Post by ViewsAskew »

Wonder if you can try what I did - alternate between opioids and Mirapex every few days or every day? It allowed me to use Mirapex for over 2 years without any augmentation. I'd still be doing it if the Mirapex didn't make me suicidal! It sure beats having to stop it for several weeks or months before you can use it again! I wonder if someone could take it 4-5 days a week, then opioids 2-3 days. That might be enough to keep it from augmenting.
Ann - Take what you need, leave the rest

Managing Your RLS

Opinions presented by Discussion Board Moderators are personal in nature and do not, in any way, represent the opinion of the RLS Foundation, and are not medical advice.

EeFall
Posts: 1557
Joined: Thu Jan 03, 2013 4:11 am
Location: Washington State, USA

Re: Something Awesome Happened Last Night!

Post by EeFall »

ViewsAskew wrote:Wonder if you can try what I did - alternate between opioids and Mirapex every few days or every day? It allowed me to use Mirapex for over 2 years without any augmentation. I'd still be doing it if the Mirapex didn't make me suicidal! It sure beats having to stop it for several weeks or months before you can use it again! I wonder if someone could take it 4-5 days a week, then opioids 2-3 days. That might be enough to keep it from augmenting.


I think I may have to do as you say. The alternative drugs I have been trying don't seem to work. Sort of like drinking. If I get totally smashed from drinking I will sleep because I am about passed out lol, but in reality I can't drink at all because it gives me RLS/WED symptoms as do the alternative medications (darn).
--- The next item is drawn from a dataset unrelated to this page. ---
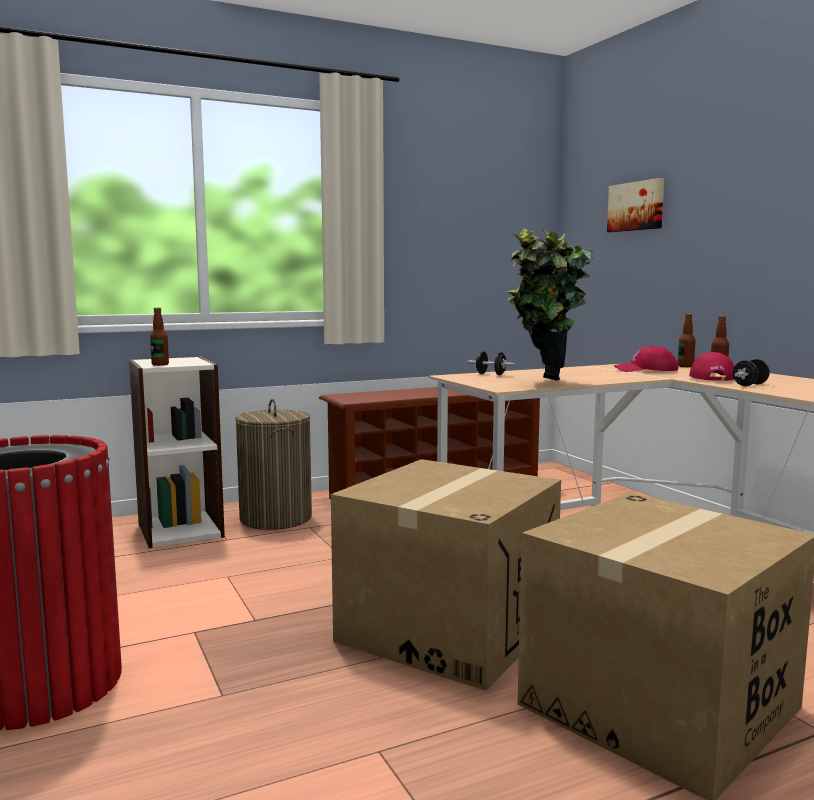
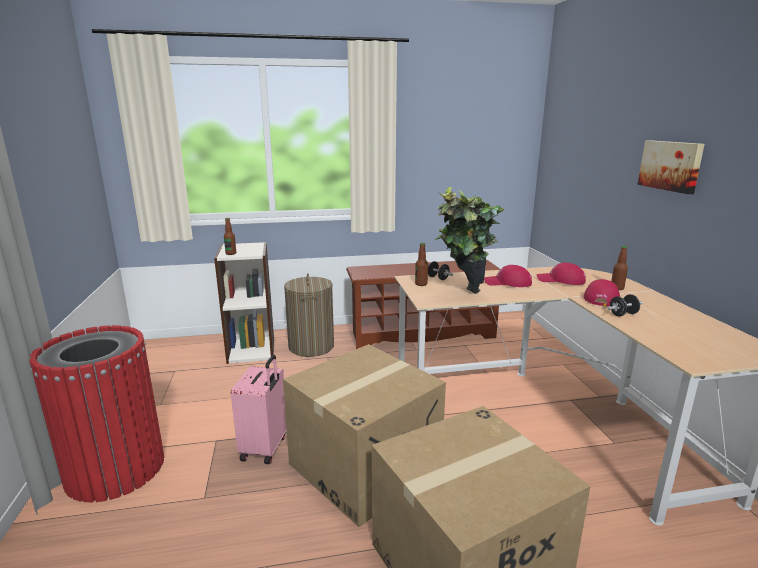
camera: 15 degrees right, 10 degrees up
picture [607,178,664,232] -> picture moved to [638,140,705,194]
bottle [678,313,696,367] -> bottle moved to [415,243,428,286]
none -> pink suitcase [231,355,287,464]
none -> red cap [484,265,532,287]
So now on top of everything else I went and had surgery on my back yesterday to get rid of a cyst that had become infected. It was a harmless black head for 30 years (that doctors wouldn't treat) and suddenly last month became terribly inflamed. They gave me antibiotics for 10 days and then told me to have it taken out. Yesterday they did just that. If I would have known what was involved I wouldn't have had it done. I ended up with 7 stitches on the outside and many layers of stitches within. They shot the heck out of me with local Anesthetic before beginning yet when they had cleaned out a wide area and were stitching me up down deep it became immediately apparent from my screams that they had not deaden it down deep enough. Now I know what it is like to be stitched together without meds and I can tell you it isn't pleasant lol.

Last night at about 8 pm the added anesthetic that they gave me after the great scream wore off and I was running around the house cussing and my wife had thought I had lost my mind (lol). Eventually I was able to sleep by around 11 pm thanks to .5 mg of Mirapex again! Today I am very sore but it is healing nicely. It is just that having RLS/WED is enough and having something on top of that is just not good. I am hoping the Mirapex (generic) works again to night because I really would like to sleep.

Tomorrow I will have to sit down and see if I can't come up with a Methadone then Mirapex plan. Problem is that I don't think Methadone will work for me alone as it does for you. At the moment the only thing that seems to work (when it is not working against me) is Mirapex (pramipexole). Cheers.

ps Mirapex doesn't have to make me suicidal, I think about that like about once every hour of the day for the past 13 years, sad but true.